Saw a forum post last week talking about study plans up to the exam and a few of the plans reminded me of the days when I used to plan out my weightlifting and exercise schedule. The study plans went something like:
Day 1: FRA
Day 2: Quant, Econ, Corporate, PM
Day 3: Ethics
Day 4: Equities, Fixed Income, Derivatives, Alternatives
The plan reminded me eerily of the days when I planned out my exercise schedule religiously with a weekly schedule of the day and muscle groups to be trained. This got me thinking about how an exercise schedule is planned and how it can relate to study schedules. A couple of things stuck out in my mind when reading through the post and relating it to my own experience on the exams.
1) Do you necessarily have to design your schedule around topics? You might try devoting a day to flashcards or summary review sheets. Think circuit training where you hit the entire body of muscle groups in one workout. This helps to breakup the monotony of trying to push through a five hour marathon like Quant, Econ, Corporate and Portfolio Management or one day completely devoted to one topic.
2) Should you change the schedule so you are not always working the same topics together? Granted, if you already have a good grasp of the material in a few topics then you can probably just pay them a little attention through quick reviews. In exercise, your muscles get used to the routine and amount of stress you put on them. This is when growth starts to plateau. In studying, you need to keep it interesting and relatively new. Always going through the same routine with the same topics runs the risk of burnout or just going through the motions.

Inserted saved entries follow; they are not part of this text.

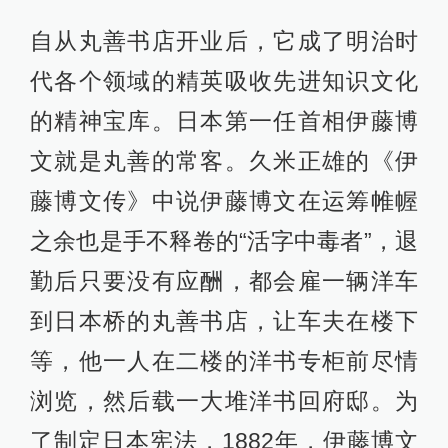
自从丸善书店开业后，它成了明治时
代各个领域的精英吸收先进知识文化
的精神宝库。日本第一任首相伊藤博
文就是丸善的常客。久米正雄的《伊
藤博文传》中说伊藤博文在运筹帷幄
之余也是手不释卷的“活字中毒者”，退
勤后只要没有应酬，都会雇一辆洋车
到日本桥的丸善书店，让车夫在楼下
等，他一人在二楼的洋书专柜前尽情
浏览，然后载一大堆洋书回府邸。为
了制定日本宪法，1882年，伊藤博文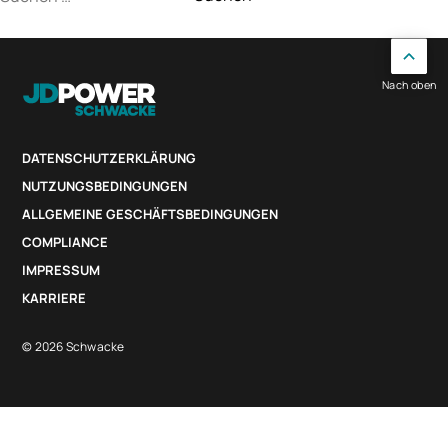
nach:
Nach oben
DATENSCHUTZERKLÄRUNG
NUTZUNGSBEDINGUNGEN
ALLGEMEINE GESCHÄFTSBEDINGUNGEN
COMPLIANCE
IMPRESSUM
KARRIERE
© 2026 Schwacke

Related to this is alternating your focus on a topic. If you always spend all your energy on one muscle group and neglect another, the neglected muscle will begin to atrophy. Grouping four topics together for one day leaves little time for anything but a quick review. Done long enough and you could start to forget some easy points that you took for granted. Try changing the focus each week to review some topics and really study others. Then switch the topics you review and study the next week.
3) Try mixing easy and more difficult topics. Another reference back to weightlifting, you do not try to work two large muscle groups in one day (example back and legs). The energy you need to work just one of these groups means that you will probably have nothing left to give to the latter half of your workout. Similarly, you might want to schedule one easy topic and one more difficult topic in a day. You will cover more material and will not tire yourself out mentally.

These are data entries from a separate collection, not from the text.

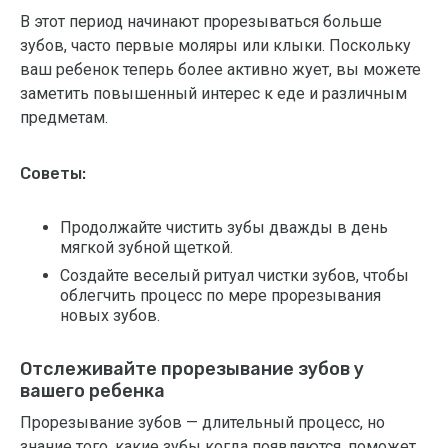
В этот период начинают прорезываться больше
зубов, часто первые моляры или клыки. Поскольку
ваш ребенок теперь более активно жует, вы можете
заметить повышенный интерес к еде и различным
предметам.
Советы:
Продолжайте чистить зубы дважды в день
мягкой зубной щеткой.
Создайте веселый ритуал чистки зубов, чтобы
облегчить процесс по мере прорезывания
новых зубов.
Отслеживайте прорезывание зубов у
вашего ребенка
Прорезывание зубов — длительный процесс, но
знание того, какие зубы когда появляются, поможет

With just two weeks left of studying, the exact details of your study plan probably do not matter quite as much. You will be pulled by two forces, studying the material in which still need help versus not neglecting the rest of the material. Resources like summary sheets and flash cards can help on the material that you don’t want to neglect but do not need a full review. For that material where you still need to focus, videos and the condensed study guide are still going to be your best bet.
Joseph Hogue, CFA
Maybe off-topic
I miss the old days when I could actually have a workout plan like the one you talked about up there. That was me for ten years.
Since CFA and career start, its been mostly, walk into the gym a couple of times a week, play around like a whimp, be intimedated by the huge guys, and physcologicly not very able to deal with the fact that I am no longer a huge guy. I get frustrated, depressed, and I walk out.
When I was young I used to laugh at older people who said they were too busy to go to the GYM, I used to call them lazy. I wish I still had the fire I had back in school days, but then again life back then was much easier.
*thumbs down* this thread just screams out “alexsey vayner”
impossible is nothing.
Hope. It is the quintessential human delusion, simultaneously the source of your greatest strength, and greatest weakness.